Research - Nesting Distribution and Vehicle Mortality
Despite the obvious importance that annual nesting has for maintaining diamondback terrapin populations, standardized data collection is not available for South Carolina due to the extreme difficulty in identifying nest locations. In contrast to sea turtles that are heavy and typically cross wide sandy areas before laying eggs, terrapins are small, have walking legs instead of flippers, and nest in habitats where tracks are less likely to reveal where nests were laid. Because diamondback terrapins are adapted to traveling on land, they are also less likely to rush the nesting process when a threat is detected. Consequently, identification of nest locations for terrapins in South Carolina requires as much luck as it does skill; thus, this type of data collection cannot be completed statewide without citizen scientist reporting.
Hormone analysis18 suggests that the nesting season for diamondback terrapins in South Carolina runs from early May through early July; this season length is similar but begins roughly a month earlier than the nesting season for diamondback terrapins in New Jersey31. In South Carolina, diamondback terrapins also appear to lay fewer eggs (about 7 vs. 12) than diamondback terrapins in New York and New Jersey, but eggs laid in South Carolina also tend to be larger than in the northeast.31, 34, 43, 44 It is also not uncommon for diamondback terrapins in the northeast to lay more than one clutch of eggs each season34, whereas multiple clutches in a season is more commonly the exception than the rule for diamondback terrapins in South Carolina.
When diamondback terrapins crawl out of the marsh in search of a suitable place to nest, they are vulnerable to being run-over by vehicles traveling on scenic roadways that bisect prime terrapin nesting habitat.

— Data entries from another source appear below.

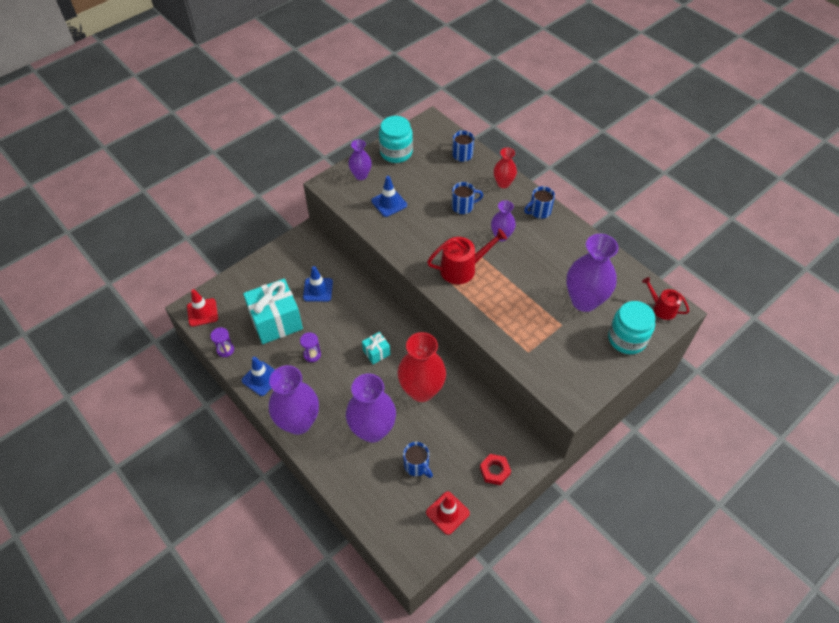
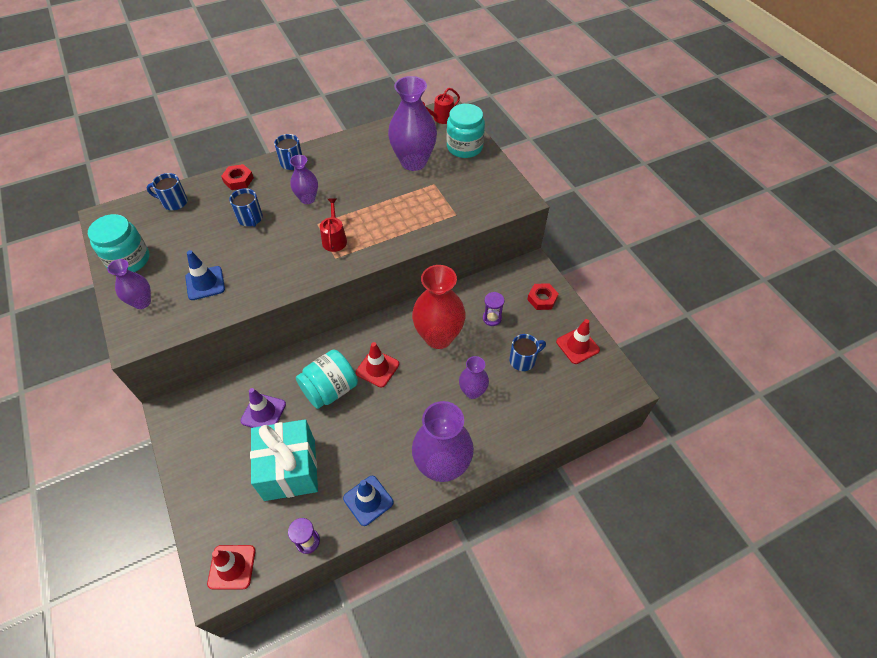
camera: 75 degrees left, 0 degrees up
(312, 355) = (355, 435): purple hourglass -> purple hourglass (492, 318)
(318, 290) = (263, 412): blue traffic cone -> purple traffic cone
(348, 326) = (330, 389): none -> turquoise jar
(372, 430) = (472, 391): purple vase -> purple vase, size x0.54
(376, 352) = (377, 368): turquoise gift -> red traffic cone
(462, 268) = (334, 239): red watering can -> red watering can, size x0.63
(463, 206) = (250, 219): blue mug -> blue mug turned 150 degrees clockwise
(503, 183) = (238, 180): red vase -> red nut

In Georgia, terrapin mortality on barrier island causeways has led to creative solutions to reduce terrapin mortality such as specialized paths for diamondback terrapins and signs with flashing lights to alert motorists where terrapins may cross the road45. In contrast to drowning in crab traps, road mortality is not associated with diamondback terrapin abundance in adjacent waterways24; however, statistical models reveal that when multiple survival threats are present, accelerated rates of negative population impacts occur.46 As such, and because diamondback terrapins may converge on common nesting areas, it is important to identify locations where female diamondback terrapins are most susceptible to road mortality.